Improving the precision of behaviour change theories: Development and validation of a dynamic COMPutational model of LAPSE risk in smokers attempting to stop (COMPLAPSE)
COMPLAPSE is funded by the European Commission under the Horizon Europe Framework Programme (HORIZON), Grant No. 101065293 (PI: Dr. Olga Perski; Mentors: Prof. Nelli Hankonen and Prof. Eric Hekler). This website will be used for the dissemination of the projcet findings, including linkes to scientific publications, talks and blogs.
Aims and objectives
Cigarette smoking remains the leading preventable cause of premature morbidity and mortality in Europe and beyond. Gold standard treatment for smoking cessation includes pharmacotherapy and behavioural support. However, smoking lapses – influenced by momentary fluctuations in cigarette availability, stress, and cravings – are a key source of treatment failure. COMPLAPSE aims to advance the state-of-the-art by developing and validating a formal, dynamical systems model of lapse risk, improving the precision of static behaviour change theories to account for observed complexities and laying the foundation for dynamically tailored, person-centred digital smoking cessation interventions for increased effectiveness. COMPLAPSE is interdisciplinary in scope – drawing on know-how from behavioural science, systems science and dynamical systems modelling – and directly contributes to Europe’s Path to the Digital Decade and its Strategic Framework for the Prevention of Non-Communicable Diseases.
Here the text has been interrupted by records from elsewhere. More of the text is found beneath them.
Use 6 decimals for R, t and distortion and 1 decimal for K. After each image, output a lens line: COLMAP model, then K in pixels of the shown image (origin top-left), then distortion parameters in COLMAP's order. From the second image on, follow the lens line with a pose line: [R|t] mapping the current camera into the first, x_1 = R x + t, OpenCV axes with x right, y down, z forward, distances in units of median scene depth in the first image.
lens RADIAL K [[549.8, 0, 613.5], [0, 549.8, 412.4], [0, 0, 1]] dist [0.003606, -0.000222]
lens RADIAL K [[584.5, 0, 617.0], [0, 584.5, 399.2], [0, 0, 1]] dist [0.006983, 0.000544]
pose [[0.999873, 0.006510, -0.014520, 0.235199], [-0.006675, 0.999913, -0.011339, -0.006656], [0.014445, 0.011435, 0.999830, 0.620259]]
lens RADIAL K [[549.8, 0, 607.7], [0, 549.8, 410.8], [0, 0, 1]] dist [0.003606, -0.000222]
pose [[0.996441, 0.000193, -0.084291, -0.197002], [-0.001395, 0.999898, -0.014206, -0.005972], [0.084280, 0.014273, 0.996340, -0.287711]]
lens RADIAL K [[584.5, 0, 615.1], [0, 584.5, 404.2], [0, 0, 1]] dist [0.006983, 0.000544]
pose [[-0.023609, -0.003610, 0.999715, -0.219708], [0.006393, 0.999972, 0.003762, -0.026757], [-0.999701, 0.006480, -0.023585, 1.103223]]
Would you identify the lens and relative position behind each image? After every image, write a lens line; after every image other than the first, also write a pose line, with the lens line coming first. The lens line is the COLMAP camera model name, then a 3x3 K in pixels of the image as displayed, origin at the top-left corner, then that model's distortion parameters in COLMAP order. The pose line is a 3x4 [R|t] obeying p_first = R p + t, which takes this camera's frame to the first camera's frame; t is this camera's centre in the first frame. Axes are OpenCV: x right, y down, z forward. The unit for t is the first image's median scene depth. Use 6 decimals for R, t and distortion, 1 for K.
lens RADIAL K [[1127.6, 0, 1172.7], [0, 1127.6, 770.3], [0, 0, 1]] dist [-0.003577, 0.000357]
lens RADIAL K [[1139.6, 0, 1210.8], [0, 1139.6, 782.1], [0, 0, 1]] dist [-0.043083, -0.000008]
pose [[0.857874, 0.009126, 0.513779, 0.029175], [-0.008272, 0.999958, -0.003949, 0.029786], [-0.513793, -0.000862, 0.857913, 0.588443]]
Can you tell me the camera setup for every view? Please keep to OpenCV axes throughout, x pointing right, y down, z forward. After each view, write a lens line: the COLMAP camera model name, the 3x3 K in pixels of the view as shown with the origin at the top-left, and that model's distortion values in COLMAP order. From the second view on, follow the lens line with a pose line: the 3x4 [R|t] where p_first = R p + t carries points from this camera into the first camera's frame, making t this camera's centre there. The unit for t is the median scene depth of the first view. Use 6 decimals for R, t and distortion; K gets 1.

COMPLAPSE aims to address the following Research and Innovation Objectives (ROIs), with each ROI associated with a dedicated Work Package (WP):
ROI1. To develop a conceptual model of lapse risk, drawing on stakeholder input and the researcher’s knowledge of the available literature via participatory systems mapping (WP1).
ROI2. To formulate mathematical equations for each component in the conceptual model and perform a series of computer simulations (WP2).
ROI3. To collect and analyse EMA and sensor data and use this to validate the expert-derived dynamic computational model (WP3).
ROI4. To propose a set of ‘best practice’ recommendations for how to use formal and computational modelling in health psychology research (WP4).
WP1
Theories are needed to predict, explain, and influence phenomena of interest. Popular relapse prevention theories are vaguely specified using natural language descriptions and lack temporal information about how key phenomena (i.e., ‘relapse’, ‘prolapse’, ‘abstinence’) are dynamically caused over time and within individuals. Formal modelling involves the translation of a theory’s structure into a mathematical framework and can help mitigate psychology’s ‘theory crisis’, which contributes to the wider reproducibility crisis.
The aim of WP1 was to develop a conceptual model of lapse risk in smokers attempting to stop. However, due to the lack of fit-for-purpose methodological guidance, we first conducted a scoping review to examine the extent and nature of research activities pertaining to the use of formal and computational modelling to predict, explain and influence health behaviours unfolding at the within-person level. We synthesised methodological steps in the published literature and generated a set of initial, expert-derived ‘best practice’ modelling recommendations, which informed the next steps of our research.
After conducting the scoping review, we drew on the Theory Construction Methodology to develop a dynamic model of smoking lapse and relapse. We used a participatory, iterative, multi-method approach to iteratively develop the conceptual model (also referred to as a ‘prototheory’), which included: i) an informal theory review of popular lapse and relapse theories; and ii) two linked stakeholder interviews with researchers, people with lived experience, stop smoking practitioners, and policymakers (N = 15).
WP2
Next, we translated the prototheory into a series of difference equations which were implemented in R code and an R Shiny application, which enables interested users to explore the dynamic model on their own. We conducted a series of computer simulations to examine if the formal and computational model could produce the empirical phenomena which it set out to explain (i.e., ‘relapse’, ‘prolapse’, ‘abstinence’). The stakeholders were invited back to provide feedback on the simulated model outputs. Their feedback was incorporated into an updated model version. A paper describing the development and initial evaluation of the formal and computational model of lapse risk has been submitted for publication and is available as a pre-print.
WP3
During the final stage of project COMPLAPSE, we will collect EMA and sensor data to validate the dynamic model of lapse and relapse. Eligibility criteria will include being an adult, daily smoker who i) owns a smartphone, ii) is willing to make a quit attempt, and iii) is willing to respond to regular EMAs and wear a smartwatch for the duration of the study. We will fit the formal model to the data from each participant and goodness-of-fit statistics will be calculated.
WP4
In WP4, we will draw on the knowledge generated within project COMPLAPSE and other, related modelling projects to write a tutorial on how to develop formal models in health psychology research. The scoping review in WP1 used a bottom-up approach to identify modelling practices in the published literature and then used this to propose a set of initial, expert-derived modelling recommendations. In WP4, however, we aim to take a broader view by reviewing and synthesising interdisciplinary modelling guidance from several disciplines (e.g., psychology, engineering, biology, physics). We will use this to provide in-depth modelling recommendations.